File: src/sk_agents/tealagents/v1alpha1/handler.py (or the new resume handler file)
Changes:
1. Authorization: The request must go through the RequestAuthorizer to get the user_id.
2. Load Task: Use the new persistence_manager.load_by_request_id() method to fetch the AgentTask.
3. Validation:
  - If the task is not found, return 404.
  - Verify the user_id from the authorizer matches the task.user_id.
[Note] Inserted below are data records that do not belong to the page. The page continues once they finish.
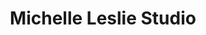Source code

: ---
title: "Michelle Leslie Studio"
url: /honolulu/michelle-leslie-studio/
shop: interior decoration
---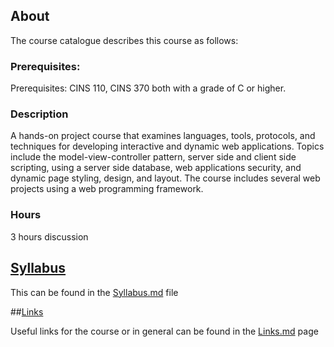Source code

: ## About

The course catalogue describes this course as follows:

### Prerequisites:
Prerequisites: CINS 110, CINS 370 both with a grade of C or higher.

### Description

   A hands-on project course that examines languages, tools, protocols, and techniques for developing interactive and dynamic web applications. Topics include the model-view-controller pattern, server side and client side scripting, using a server side database, web applications security, and dynamic page styling, design, and layout. The course includes several web projects using a web programming framework.

### Hours
   3 hours discussion

## [Syllabus](https://github.com/CSUChico-CINS465/CINS465-Course-Materials/blob/master/Syllabus.md "CINS465 Syllabus")

This can be found in the [Syllabus.md](https://github.com/CSUChico-CINS465/CINS465-Course-Materials/blob/master/Syllabus.md "CINS465 Syllabus") file

##[Links](https://github.com/CSUChico-CINS465/CINS465-Course-Materials/blob/master/Links.md "CINS465 Links")

Useful links for the course or in general can be found in the [Links.md](https://github.com/CSUChico-CINS465/CINS465-Course-Materials/blob/master/Links.md "CINS465 Links") page
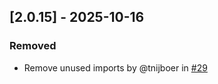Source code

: ## [2.0.15] - 2025-10-16

### Removed
- Remove unused imports by @tnijboer in [#29](https://github.com/clearskies-py/clearskies/pull/29)

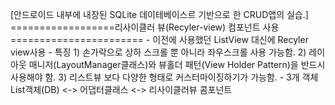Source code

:[안드로이드 내부에 내장된 SQLite 데이테베이스르 기반으로 한 CRUD앱의 실습.]
    ==================리사이클러 뷰(Recyler-view) 컴포넌트 사용=======================
    - 이전에 사용했던 ListView 대신에 Recyler view사용
    - 특징
       1) 손가락으로 상하 스크롤 뿐 아니라 좌우스크롤 사용 가능함.
       2) 레이아웃 매니저(LayoutManager클래스)와 뷰홀더 패턴(View Holder Pattern)을 반드시 사용해야 함.
       3) 리스트뷰 보다 다양한 형태로 커스터마이징하기가 가능함.
    - 3개 객체
        List객체(DB) <-> 어댑터클래스 <-> 리사이클러뷰 콤포넌트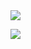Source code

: <img src="https://capsule-render.vercel.app/api?type=waving&color=30%:'FFABE1',70%:'FFE6F7'&height=300&section=header&text=capsule%20render&fontSize=90" />

<a href="https://www.instagram.com/hh__moa/" target="_blank"><img src="https://img.shields.io/badge/instagram-C689C6?style=flat-square&logo=instagram&logoColor=white"></a>
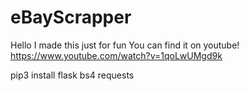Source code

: # eBayScrapper
Hello I made this just for fun
You can find it on youtube!
https://www.youtube.com/watch?v=1qoLwUMgd9k

pip3 install flask bs4 requests

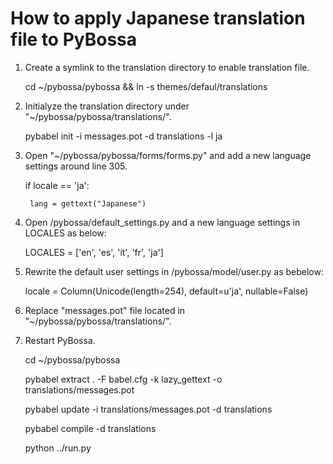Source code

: # How to apply Japanese translation file to PyBossa

1. Create a symlink to the translation directory to enable translation file. 
    
    cd ~/pybossa/pybossa && ln -s themes/defaul/translations

2. Initialyze the translation directory under "~/pybossa/pybossa/translations/".  
    
    pybabel init -i messages.pot -d translations -l ja

3. Open "~/pybossa/pybossa/forms/forms.py" and add a new language settings around line 305.
    
    if locale == 'ja':

        lang = gettext("Japanese")

4. Open /pybossa/default_settings.py and a new language settings in LOCALES as below:
    
    LOCALES = ['en', 'es', 'it', 'fr', 'ja']


5. Rewrite the default user settings in /pybossa/model/user.py as bebelow:
    
    locale = Column(Unicode(length=254), default=u'ja', nullable=False)

6. Replace "messages.pot" file located in "~/pybossa/pybossa/translations/".

7. Restart PyBossa.
    
    cd ~/pybossa/pybossa

    pybabel extract . -F babel.cfg -k lazy_gettext -o translations/messages.pot

    pybabel update -i translations/messages.pot -d translations

    pybabel compile -d translations

    python ../run.py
If not, return 403 Forbidden.
  - Verify the task status is "Paused". If not, return 409 Conflict.
4. Handle Rejection (action == "reject"):
  - Update the AgentTask.status to "Canceled".
  - Add an AgentTaskItem to the history logging the rejection.
  - Persist the task.
  - Return a confirmation response to the client.
5. Handle Approval (action == "approve"):
  - This is the most complex part, creating a new execution path.
  - Retrieve the pending_tool_calls from the last AgentTaskItem.
  - Execute the tool calls using asyncio.gather(), just as the agent would have.
  - Create ToolContent objects from the results.
  - Add the AgentTaskItem with the pending_tool_calls and a new AgentTaskItem with the ToolContent results to the chat history.
  - Update the AgentTask.status to "Running".
  - Invoke the agent again with the updated chat history to get the final response from the LLM.
  - Persist the final state (AgentTask and new AgentTaskItems).
  - Return the final TealAgentsResponse to the client.

Task 6: Record Approval/Rejection

Objective: Ensure that the approval or rejection action is explicitly recorded in the task's history.

File: src/sk_agents/tealagents/v1alpha1/handler.py (or the new resume handler file)
Changes:
1. When handling an approval or rejection, create a new AgentTaskItem that explicitly records the action.
2. For approvals, this could be an item with role: "user" and content like {"action": "approve", "request_id": "..."}.
3. For rejections, a similar item should be added before setting the state to "Canceled".
4. This provides a clear audit trail within the conversation history.